Sometimes it is better to let the work speak to the moment. We begin this month with a text reflecting on a recreation of the “meditation room” installed at the UN headquarters by a diplomat later rumored to have been murdered for his commitment to the organization’s ideals. While we must acknowledge that even spaces of spiritual experience are implicated in structures of power, writes Natasha Marie Llorens, this work suggests that “the most violent stages” can nonetheless “be instrumentalized in service to subtle and multivalent forms of resistance.” We can only hope.
It is the nature of art that the work (and its criticism) will always be inflected by those events by which it—and we—are surrounded. That is especially the case when those events are as consuming of our attention as the US election or Israel’s increasingly unconstrained destruction of Gaza. An exhibition of Ariella Aïsha Azoulay’s “Unshowable Photographs” also illustrates how works of art can slip the purposes to which they are put by transforming photographs whose meanings have literally been fixed into drawings that might speak for themselves. That there are no illusions here about the function of images is not a cause for despair so much as a call for close reading and creative intervention.

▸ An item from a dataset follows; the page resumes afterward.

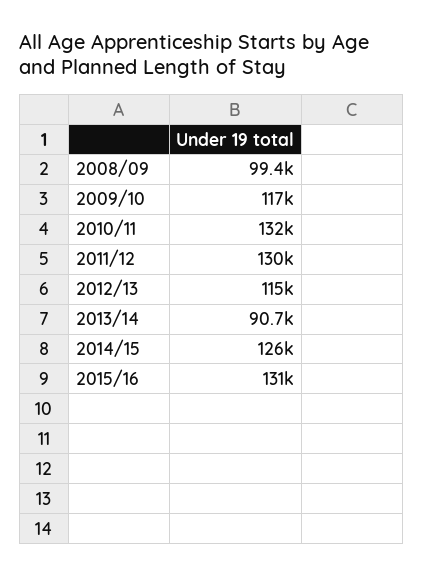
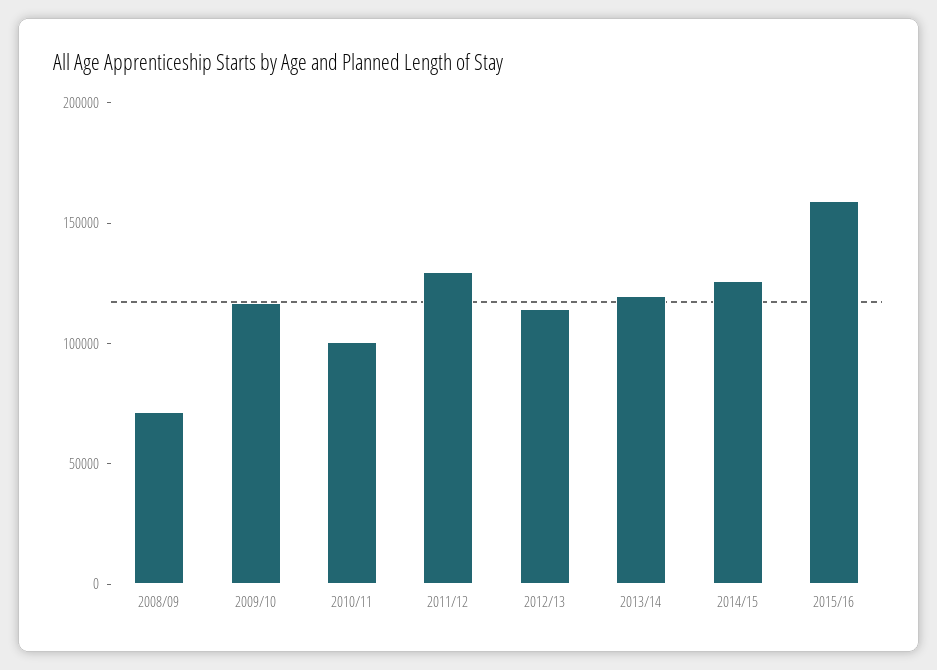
2008/09: 99400 -> 70000
2010/11: 132000 -> 100000
2013/14: 90700 -> 120000
2015/16: 131000 -> 160000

The question of how reality is delivered to us in the form of images, and how we might critically engage not only with what we see but how we see it, is a motif of the “Currents” section of the New York Film Festival. As our minds are programmed to see patterns even in random distributions of information, so it can seem that there are harbingers everywhere. The Tbilisi Architecture Biennial is reviewed after the victory of Georgia’s ruling pro-Putin party in an election skewed by Russian interference; writing about the Jakarta Biennial, Innas Tsuroiya suggests that we might need to move beyond exercises to more justly distribute resources and instead pioneer entirely new modes of organization that do not rely upon “a center that can no longer hold.”
A new survey of contemporary art in Southeast Asia promises to introduce readers to the different ways in which artists in the region have used public space to effect measurable social changes, strategies that might have wider application in the months and years to come. Nástio Mosquito’s 2008 “manifesto,” meanwhile, heralds a present in which “social media gurus giving life hack advice, populist politicians emitting dumb-down slogans, and mercenaries making cocky pep talk [are] part of one continuum,” according to Jörg Heiser.
The resonances are sometimes more obvious than others. We’ll publish an account of a dinner to commemorate the life of Palestinian poet and translator Wael Zuaiter, who was assassinated in Rome in 1972. And yet even the reissue of a “photoroman” by Hervé Guibert from nearly half a century ago offers an opportunity to reflect on the psychosocial dynamics of power and violence, pain and pleasure, that make possible the continuing brutalization of the majority in service of the minority.
In New Orleans, the sixth edition of the Prospect triennial proposes that some places—those most subject to the ravages of climate change and global inequality—are harbingers of what is to come elsewhere. The implication is that the future has already arrived, if we only knew where to look for it and, perhaps more importantly, are willing to see it.